WHAT TO DO — Whenever a line below mentions the word "right", that line should be copied.

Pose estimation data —
··········

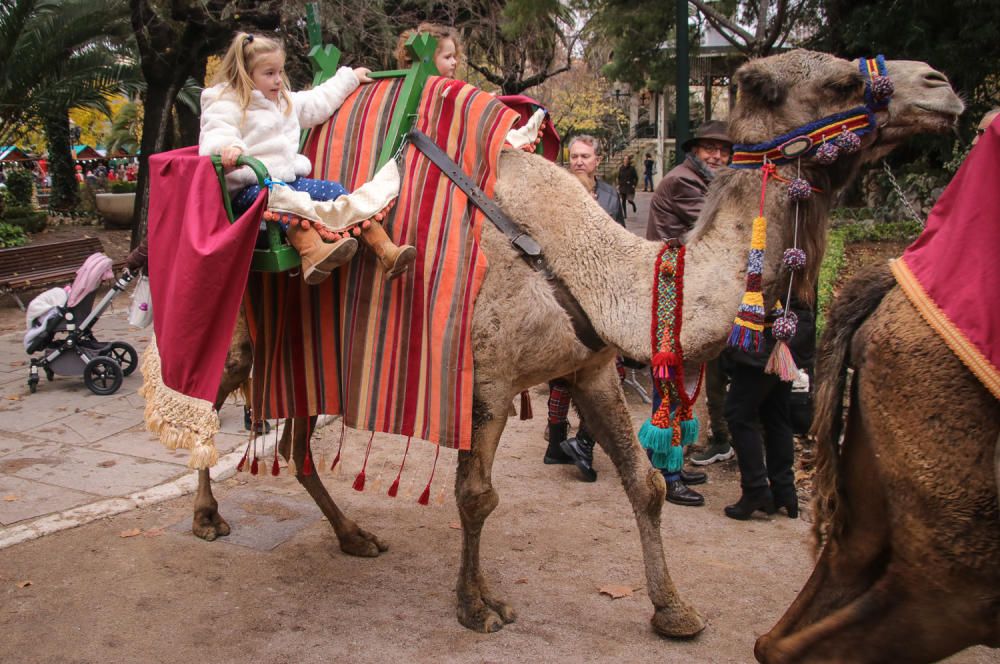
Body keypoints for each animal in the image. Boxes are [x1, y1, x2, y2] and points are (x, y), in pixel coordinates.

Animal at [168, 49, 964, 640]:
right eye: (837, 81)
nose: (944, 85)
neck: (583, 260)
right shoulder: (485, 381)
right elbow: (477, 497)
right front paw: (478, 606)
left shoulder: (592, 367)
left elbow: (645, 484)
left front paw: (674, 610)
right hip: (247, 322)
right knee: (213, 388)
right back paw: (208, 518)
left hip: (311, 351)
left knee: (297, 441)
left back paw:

··········

TASK RESPONSE —
right eye: (837, 81)
right shoulder: (485, 381)
right elbow: (477, 497)
right front paw: (478, 606)
right hip: (247, 322)
right knee: (213, 388)
right back paw: (208, 518)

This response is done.